Nadia has the baby loaded into the stroller and gestures that she’s going for a walk. I wander over to the low wall separating the parking lot from the footpath. I should look at the ocean, it’s so pretty, but I stare at my feet instead.
“It was more than twenty years ago,” I say. “Too much time has gone by.”
“I love all the old Victorian houses,” she says. “I always thought I’d like to live in one.”
This is Maman’s preferred way of talking—indirectly, around an issue, so as not to cause offense, so as not to make anyone feel bad. But I do feel bad. My mother
could
have lived in one of the pretty houses here, if she hadn’t left America on what amounted to a thoughtless, jealous whim!
“I’m at the beach with Nadia, Maman. Was there anything else you called for, or can I call you back later?”
Later, like from Canada.
“Ardishir thinks you should take your situation before a judge. He’s worried you won’t go back home after this trip.”
“Home?” I swallow hard. “I’m not sure where that is anymore, Maman.”
“I would have loved to go to court,” she says quietly. “After I was arrested. I would have loved the chance to go before my accusers and defend myself, with a fair and honest process. I always pictured it, in my head. I had a great speech all planned.”
My heart aches for her. My throat, too, so no words can get out.
“No one ever asked me what happened,” she says. “No one. Not even your father. I suppose no one wanted to cause me any grief. I don’t blame them, and I didn’t want to talk about it any more than they wanted to hear it. You don’t want to put that burden on someone.” There’s a pause, and then she says softly, “Anything they could have imagined, it was a hundred times worse. You like to think you’d be strong, but ...”

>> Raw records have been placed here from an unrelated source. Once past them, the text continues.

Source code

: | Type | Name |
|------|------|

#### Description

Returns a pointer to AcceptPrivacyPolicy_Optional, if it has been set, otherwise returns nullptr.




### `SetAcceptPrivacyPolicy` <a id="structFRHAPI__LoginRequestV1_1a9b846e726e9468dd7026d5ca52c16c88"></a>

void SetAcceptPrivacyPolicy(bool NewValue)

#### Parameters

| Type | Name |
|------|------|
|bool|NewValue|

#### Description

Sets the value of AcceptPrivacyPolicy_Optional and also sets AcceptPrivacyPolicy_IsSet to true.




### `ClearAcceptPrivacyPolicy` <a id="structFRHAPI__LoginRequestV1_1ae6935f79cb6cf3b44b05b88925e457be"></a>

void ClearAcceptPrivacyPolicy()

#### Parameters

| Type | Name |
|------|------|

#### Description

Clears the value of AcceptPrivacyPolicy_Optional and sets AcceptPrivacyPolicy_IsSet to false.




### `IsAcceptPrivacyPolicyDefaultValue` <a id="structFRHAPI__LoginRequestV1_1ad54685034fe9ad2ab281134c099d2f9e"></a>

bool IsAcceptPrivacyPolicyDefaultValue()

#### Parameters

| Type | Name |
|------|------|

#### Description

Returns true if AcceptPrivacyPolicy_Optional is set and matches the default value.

“Why didn’t we leave afterward?” I ask. “We could have all lived in a Victorian house. We could have all been happy.”
Such a long silence follows that I worry she’s set the phone down and walked away from her disrespectful daughter. Finally she replies.
“I made so many bargains with God,” she says. “So many bargains. And He let me out. He let me live. I guess I thought I didn’t have the right to hope for anything more. And at first I couldn’t leave. Did you know this? They held my passport for several years. And then my mother became ill. And then ...” Her voice fades.
And then you didn’t care anymore.
“I don’t want to be afraid any longer.” My mother’s voice quavers. “You don’t know what it’s like, to be so afraid.”
“You’d be happy here. I know it,” I say. “And don’t feel bad that I have to leave. You should come anyway.” I swallow my bitterness at the irony that just as my mother might finally summon the courage to come, I have to leave. “Maryam needs you, Maman. She really, really needs you right now.”
“Tami, don’t give up,” Maman says. “Don’t be like me and just stop trying.”
“Maman, I’m not. I promise. I’m just being realistic.”
“I used to say the same thing,” she says.
I already long for a cool, dark bedroom where I can hide myself away for the next twenty years. I’m already so much like Maman.
“Please don’t make me feel any worse than I already do,” I say.
“You should go before a judge,” she says insistently. “Think of all the people who’ll never get the chance to, Tami. You have a chance here.
You have a chance
.”
I look out to the ocean. The water looks cold and dark and like it could swallow me whole.
“I’m too afraid,” I say.
“You’re stronger than you think,” Maman says as I watch a sailboat with a brilliant blue sail, the same color as Ike’s eyes. “We’re all of us stronger than we think.”